- A crude man is stuck in a loveless marriage. One day he decides to run away from his life and family. First he finds a mistress, but just because a man runs away from one disappointment, doesn't mean he won't run into another one.
- Harry and Janice Angstrom of Reading, Pennsylvania, have a young adolescent son, Nelson Angstrom. An artificial stone siding salesman, Harry is still most defined as a star basketball player from his high school days, then when he was nicknamed Rabbit. On a Friday evening, Harry, based on events earlier in the day that made him quit smoking cold turkey to be a better person, decides, also on the spur of the moment, to abandon his job and the family, alcoholic Janice who he only married because she was pregnant with Nelson and who in turn doesn't seem to care about him or Nelson, except for the support she requires from him to survive. Him leaving is despite Janice being pregnant. With no plans, he hops in the car with nothing more than the clothes on his back. In the short term, he decides he wants to stay with a friend of a friend he meets the following night, Ruth Leonard, a party girl. What happens in the intervening months is that life around him still dictates what he does, his attempts to foster some semblance of what he considers a normal, a loving relationship even on the first night with Ruth still only him reacting to life around him. Harry still knows about what is going on with the family as Janice's family's pastor, Reverend Jack Eccles, enters his life, his end goal to get Harry to return to Janice on his own want. Through it all, Harry may or may not ultimately find what he's looking for for himself.—Huggo
- The film is a fairly literal adaptation of the acclaimed 1960 novel by John Updike (which Updike later followed with three sequels and a novella). Harry "Rabbit" Angstrom (James Caan) comes home one day from his sad, dead-end job to his sad, cramped apartment to find his sad, pregnant wife Janice (Carrie Snodgrass) asleep, splayed in front of the TV, highball glass in hand. After only a moment's contemplation, he decides to leave. Snatching up his coat and car keys, he's off and running, taking the viewer on a rambling, aimless journey.

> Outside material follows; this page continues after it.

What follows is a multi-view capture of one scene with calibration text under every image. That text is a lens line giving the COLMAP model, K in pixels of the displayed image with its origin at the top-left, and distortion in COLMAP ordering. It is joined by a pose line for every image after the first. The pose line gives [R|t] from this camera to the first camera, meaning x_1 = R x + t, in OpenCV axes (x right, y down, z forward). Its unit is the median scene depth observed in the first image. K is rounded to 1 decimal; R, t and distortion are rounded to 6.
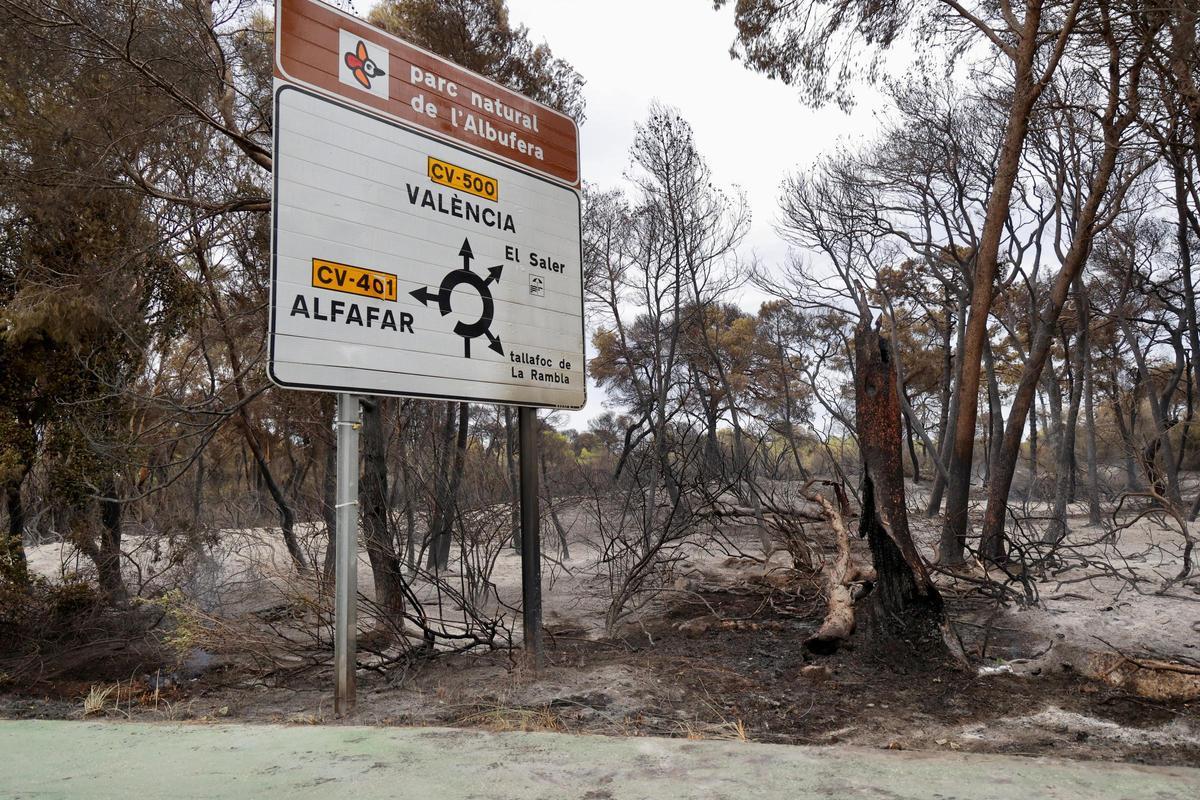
lens RADIAL K [[766.2, 0, 600.0], [0, 766.2, 400.0], [0, 0, 1]] dist [-0.006147, 0.000247]
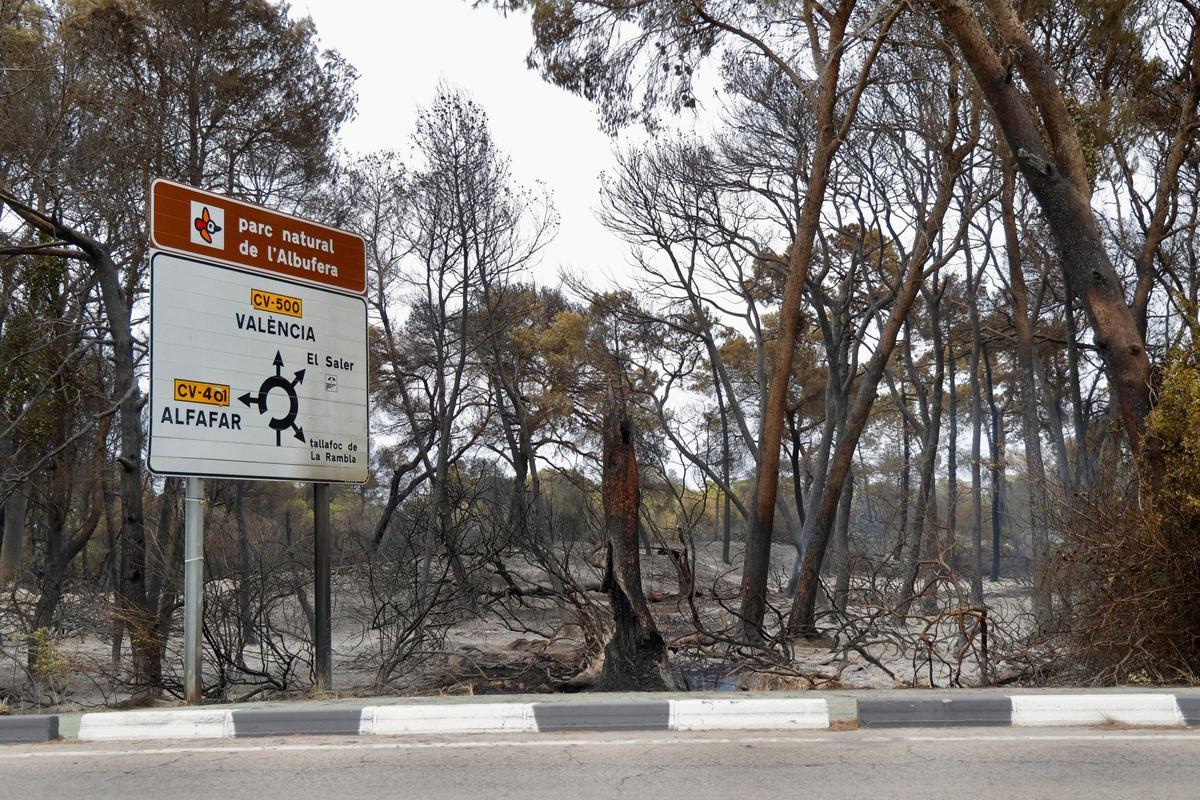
lens RADIAL K [[1291.5, 0, 600.0], [0, 1291.5, 400.0], [0, 0, 1]] dist [0.056769, 0.008985]
pose [[0.980986, 0.024814, 0.192487, -0.056346], [-0.022796, 0.999660, -0.012689, -0.101953], [-0.192736, 0.008059, 0.981218, -1.076575]]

Set in the early 60's in a suburb of Brewer, Pa - a mid-sized, working class, weary-looking town (think Scranton), the film shows some glimpses of Updike's keen sense of place and time - the songs that play on the radio during Harry's all-night drive to Virginia, the hippie-like outfits and sexual rebelliousness of Harry's sister, the once solid row-houses and factories in Brewer hinting at the urban unrest and decay that is to come. This is Harry's hometown, where in high school he was a celebrated basketball star, but now, at 26, is bewildered that the folks in Brewer seem to have forgotten that. Because Harry can't shake the belief that he is still a star, special, meant for better things, and, because he is beset with a child-like narcissism, that everyone else must see that too.
After leaving his wife, Harry goes to visit his old basketball coach who introduces him to Ruth Leonard, a sometime prostitute, who he immediately moves in with. When Janice goes into labor a few months later, he leaves Ruth, eventually returning to the apartment with Janice, their 2-year-old son Nelson, and new baby daughter Becky, and taking a job working for his father-in-law selling used cars. But Harry's restlessness still dogs him and domestic harmony does not ensue.
Harry is remorselessly ruled by his impulses, but is troubled and perplexed by how he seems to disappoint nearly everyone in his life: Ruth, the minister sent to lead him back to his family, his parents, his in-laws, his wife and son, even the minister's wife. So he runs. But actions have consequences, a fact lost on Harry even when his lead to tragedy.